> _ASSIGNMENT_: Exact repetition is required: output every record in full.

> _TASK DATA_:

BEGIN

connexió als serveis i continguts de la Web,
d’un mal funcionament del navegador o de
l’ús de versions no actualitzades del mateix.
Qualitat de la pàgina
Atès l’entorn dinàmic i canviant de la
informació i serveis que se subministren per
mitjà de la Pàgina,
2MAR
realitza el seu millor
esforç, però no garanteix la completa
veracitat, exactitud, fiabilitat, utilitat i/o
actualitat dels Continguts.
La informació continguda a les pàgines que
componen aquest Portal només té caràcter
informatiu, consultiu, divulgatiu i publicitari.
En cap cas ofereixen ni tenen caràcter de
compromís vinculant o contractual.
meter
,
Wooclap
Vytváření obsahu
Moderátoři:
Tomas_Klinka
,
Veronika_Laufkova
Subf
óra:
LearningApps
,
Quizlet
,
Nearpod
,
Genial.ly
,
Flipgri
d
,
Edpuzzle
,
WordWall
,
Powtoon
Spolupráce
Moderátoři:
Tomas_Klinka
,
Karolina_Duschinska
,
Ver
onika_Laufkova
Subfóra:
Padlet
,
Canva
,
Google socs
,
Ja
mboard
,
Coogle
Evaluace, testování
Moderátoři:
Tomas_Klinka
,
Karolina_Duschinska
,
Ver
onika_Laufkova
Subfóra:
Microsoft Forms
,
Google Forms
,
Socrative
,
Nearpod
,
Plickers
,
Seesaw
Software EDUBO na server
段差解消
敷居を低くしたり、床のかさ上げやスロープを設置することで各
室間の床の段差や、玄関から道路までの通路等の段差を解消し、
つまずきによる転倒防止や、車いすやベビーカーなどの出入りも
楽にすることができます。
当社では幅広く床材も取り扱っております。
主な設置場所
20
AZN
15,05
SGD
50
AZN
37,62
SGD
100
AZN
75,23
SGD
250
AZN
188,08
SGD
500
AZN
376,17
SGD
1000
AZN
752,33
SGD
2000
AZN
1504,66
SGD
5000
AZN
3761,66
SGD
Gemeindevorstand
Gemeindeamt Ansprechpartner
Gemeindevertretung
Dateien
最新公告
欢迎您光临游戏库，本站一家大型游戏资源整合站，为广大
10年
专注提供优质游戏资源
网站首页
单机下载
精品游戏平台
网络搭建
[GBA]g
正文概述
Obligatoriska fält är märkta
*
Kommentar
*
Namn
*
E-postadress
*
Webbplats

END

> _SOLUTION_:
connexió als serveis i continguts de la Web,
d’un mal funcionament del navegador o de
l’ús de versions no actualitzades del mateix.
Qualitat de la pàgina
Atès l’entorn dinàmic i canviant de la
informació i serveis que se subministren per
mitjà de la Pàgina,
2MAR
realitza el seu millor
esforç, però no garanteix la completa
veracitat, exactitud, fiabilitat, utilitat i/o
actualitat dels Continguts.
La informació continguda a les pàgines que
componen aquest Portal només té caràcter
informatiu, consultiu, divulgatiu i publicitari.
En cap cas ofereixen ni tenen caràcter de
compromís vinculant o contractual.
meter
,
Wooclap
Vytváření obsahu
Moderátoři:
Tomas_Klinka
,
Veronika_Laufkova
Subf
óra:
LearningApps
,
Quizlet
,
Nearpod
,
Genial.ly
,
Flipgri
d
,
Edpuzzle
,
WordWall
,
Powtoon
Spolupráce
Moderátoři:
Tomas_Klinka
,
Karolina_Duschinska
,
Ver
onika_Laufkova
Subfóra:
Padlet
,
Canva
,
Google socs
,
Ja
mboard
,
Coogle
Evaluace, testování
Moderátoři:
Tomas_Klinka
,
Karolina_Duschinska
,
Ver
onika_Laufkova
Subfóra:
Microsoft Forms
,
Google Forms
,
Socrative
,
Nearpod
,
Plickers
,
Seesaw
Software EDUBO na server
段差解消
敷居を低くしたり、床のかさ上げやスロープを設置することで各
室間の床の段差や、玄関から道路までの通路等の段差を解消し、
つまずきによる転倒防止や、車いすやベビーカーなどの出入りも
楽にすることができます。
当社では幅広く床材も取り扱っております。
主な設置場所
20
AZN
15,05
SGD
50
AZN
37,62
SGD
100
AZN
75,23
SGD
250
AZN
188,08
SGD
500
AZN
376,17
SGD
1000
AZN
752,33
SGD
2000
AZN
1504,66
SGD
5000
AZN
3761,66
SGD
Gemeindevorstand
Gemeindeamt Ansprechpartner
Gemeindevertretung
Dateien
最新公告
欢迎您光临游戏库，本站一家大型游戏资源整合站，为广大
10年
专注提供优质游戏资源
网站首页
单机下载
精品游戏平台
网络搭建
[GBA]g
正文概述
Obligatoriska fält är märkta
*
Kommentar
*
Namn
*
E-postadress
*
Webbplats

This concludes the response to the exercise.